BEGIN Recorded data
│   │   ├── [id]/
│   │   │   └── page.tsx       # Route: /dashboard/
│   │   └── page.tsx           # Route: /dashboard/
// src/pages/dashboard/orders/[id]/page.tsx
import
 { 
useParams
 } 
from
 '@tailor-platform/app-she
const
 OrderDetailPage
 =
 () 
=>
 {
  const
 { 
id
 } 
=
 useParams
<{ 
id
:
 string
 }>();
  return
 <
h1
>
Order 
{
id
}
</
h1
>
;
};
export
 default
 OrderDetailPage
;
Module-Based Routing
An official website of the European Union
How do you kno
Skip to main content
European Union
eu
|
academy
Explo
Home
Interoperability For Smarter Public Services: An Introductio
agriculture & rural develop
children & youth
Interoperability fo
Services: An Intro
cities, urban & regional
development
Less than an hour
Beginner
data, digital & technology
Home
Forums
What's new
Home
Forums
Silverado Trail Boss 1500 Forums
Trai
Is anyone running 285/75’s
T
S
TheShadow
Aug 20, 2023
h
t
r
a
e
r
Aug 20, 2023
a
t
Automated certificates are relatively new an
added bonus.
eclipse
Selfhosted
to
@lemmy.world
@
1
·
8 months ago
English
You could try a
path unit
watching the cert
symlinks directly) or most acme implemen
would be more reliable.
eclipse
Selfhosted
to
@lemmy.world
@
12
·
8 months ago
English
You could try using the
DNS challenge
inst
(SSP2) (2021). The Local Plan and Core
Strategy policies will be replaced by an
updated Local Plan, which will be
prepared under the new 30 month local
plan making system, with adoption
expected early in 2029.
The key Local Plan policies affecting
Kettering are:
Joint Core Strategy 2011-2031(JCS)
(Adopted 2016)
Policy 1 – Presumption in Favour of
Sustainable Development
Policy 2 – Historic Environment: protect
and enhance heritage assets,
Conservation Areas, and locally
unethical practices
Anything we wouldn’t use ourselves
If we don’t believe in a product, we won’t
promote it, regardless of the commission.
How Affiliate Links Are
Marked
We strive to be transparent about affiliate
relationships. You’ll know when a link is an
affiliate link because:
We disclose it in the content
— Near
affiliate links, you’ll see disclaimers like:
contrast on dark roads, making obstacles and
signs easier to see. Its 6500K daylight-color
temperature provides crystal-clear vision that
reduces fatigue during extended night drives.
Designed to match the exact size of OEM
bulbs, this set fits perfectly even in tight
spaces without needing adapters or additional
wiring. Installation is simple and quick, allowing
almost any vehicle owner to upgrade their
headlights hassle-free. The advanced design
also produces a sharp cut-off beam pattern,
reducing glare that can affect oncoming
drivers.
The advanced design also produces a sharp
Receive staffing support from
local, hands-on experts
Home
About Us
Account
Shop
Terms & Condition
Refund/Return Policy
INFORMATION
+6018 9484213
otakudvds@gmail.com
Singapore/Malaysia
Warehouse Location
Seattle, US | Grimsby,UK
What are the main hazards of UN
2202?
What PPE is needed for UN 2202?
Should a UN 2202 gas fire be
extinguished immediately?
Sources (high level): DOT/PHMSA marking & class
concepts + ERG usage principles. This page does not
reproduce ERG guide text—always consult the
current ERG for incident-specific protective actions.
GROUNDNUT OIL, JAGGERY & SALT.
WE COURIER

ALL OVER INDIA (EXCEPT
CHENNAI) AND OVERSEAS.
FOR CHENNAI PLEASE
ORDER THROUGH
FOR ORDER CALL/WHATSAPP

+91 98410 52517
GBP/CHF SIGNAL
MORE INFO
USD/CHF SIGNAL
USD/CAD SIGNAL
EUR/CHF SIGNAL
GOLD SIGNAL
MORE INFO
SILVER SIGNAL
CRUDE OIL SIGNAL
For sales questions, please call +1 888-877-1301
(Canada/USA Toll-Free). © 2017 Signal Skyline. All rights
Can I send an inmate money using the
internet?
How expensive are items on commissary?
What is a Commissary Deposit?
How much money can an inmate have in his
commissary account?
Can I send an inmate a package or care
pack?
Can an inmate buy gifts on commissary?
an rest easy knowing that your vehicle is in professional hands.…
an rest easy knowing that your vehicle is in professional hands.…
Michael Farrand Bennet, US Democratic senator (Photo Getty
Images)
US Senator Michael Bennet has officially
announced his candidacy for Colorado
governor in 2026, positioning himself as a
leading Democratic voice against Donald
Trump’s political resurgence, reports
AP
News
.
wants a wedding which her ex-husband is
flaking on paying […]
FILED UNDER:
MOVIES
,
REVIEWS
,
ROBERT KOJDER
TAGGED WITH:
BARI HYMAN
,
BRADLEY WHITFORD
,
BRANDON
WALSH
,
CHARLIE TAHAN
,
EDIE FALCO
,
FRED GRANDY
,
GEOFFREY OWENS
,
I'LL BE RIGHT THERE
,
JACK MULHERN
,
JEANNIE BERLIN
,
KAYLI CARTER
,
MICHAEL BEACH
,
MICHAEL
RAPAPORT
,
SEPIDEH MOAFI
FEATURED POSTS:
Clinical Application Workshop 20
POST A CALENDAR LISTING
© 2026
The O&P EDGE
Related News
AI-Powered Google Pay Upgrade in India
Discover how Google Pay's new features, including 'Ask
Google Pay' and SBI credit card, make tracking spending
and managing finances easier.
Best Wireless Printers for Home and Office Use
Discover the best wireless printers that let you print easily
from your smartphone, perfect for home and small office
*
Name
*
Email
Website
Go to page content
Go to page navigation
END Recorded data
=== Exercise description ===
Show all lines above that contain "inmate".

=== Task answer ===
Can I send an inmate money using the
How much money can an inmate have in his
Can I send an inmate a package or care
Can an inmate buy gifts on commissary?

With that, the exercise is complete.